--- START ---

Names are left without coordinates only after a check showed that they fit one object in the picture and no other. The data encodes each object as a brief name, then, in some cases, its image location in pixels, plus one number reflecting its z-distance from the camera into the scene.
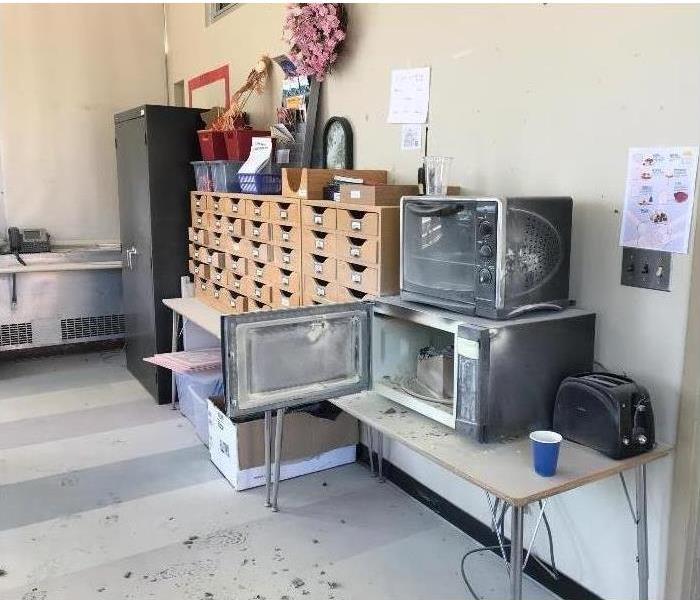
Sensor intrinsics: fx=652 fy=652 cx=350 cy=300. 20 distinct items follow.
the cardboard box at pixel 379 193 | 2.29
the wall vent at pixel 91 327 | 4.90
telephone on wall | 4.65
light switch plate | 1.74
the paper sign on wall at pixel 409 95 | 2.52
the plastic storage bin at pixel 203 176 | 3.66
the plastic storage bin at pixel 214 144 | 3.58
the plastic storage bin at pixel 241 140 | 3.45
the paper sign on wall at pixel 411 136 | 2.58
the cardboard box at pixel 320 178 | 2.63
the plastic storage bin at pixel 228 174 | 3.46
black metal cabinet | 3.85
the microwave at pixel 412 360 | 1.73
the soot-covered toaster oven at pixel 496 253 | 1.74
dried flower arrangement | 3.54
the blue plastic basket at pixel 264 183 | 3.15
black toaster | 1.63
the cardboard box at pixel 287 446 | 2.85
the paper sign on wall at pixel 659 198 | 1.67
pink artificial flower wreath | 2.86
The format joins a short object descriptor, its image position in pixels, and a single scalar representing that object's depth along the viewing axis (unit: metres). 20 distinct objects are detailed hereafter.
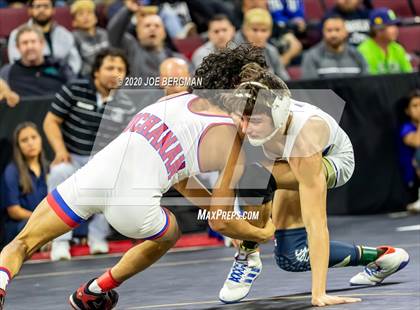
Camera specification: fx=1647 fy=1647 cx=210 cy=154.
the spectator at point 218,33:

--- END ---

[Exercise instructions]:
Where the data above reaches the line holding "the paper sign on wall at pixel 409 95 | 2.52", begin printing, and stop after the line holding "the soot-covered toaster". Each line must be reproduced exactly, with nothing else added.

[Response to this task]:
the paper sign on wall at pixel 409 95 | 2.52
the plastic storage bin at pixel 203 176 | 3.66
the plastic storage bin at pixel 214 144 | 3.58
the plastic storage bin at pixel 241 140 | 3.45
the paper sign on wall at pixel 411 136 | 2.58
the cardboard box at pixel 320 178 | 2.63
the plastic storage bin at pixel 228 174 | 3.46
black metal cabinet | 3.85
the microwave at pixel 412 360 | 1.73
the soot-covered toaster oven at pixel 496 253 | 1.74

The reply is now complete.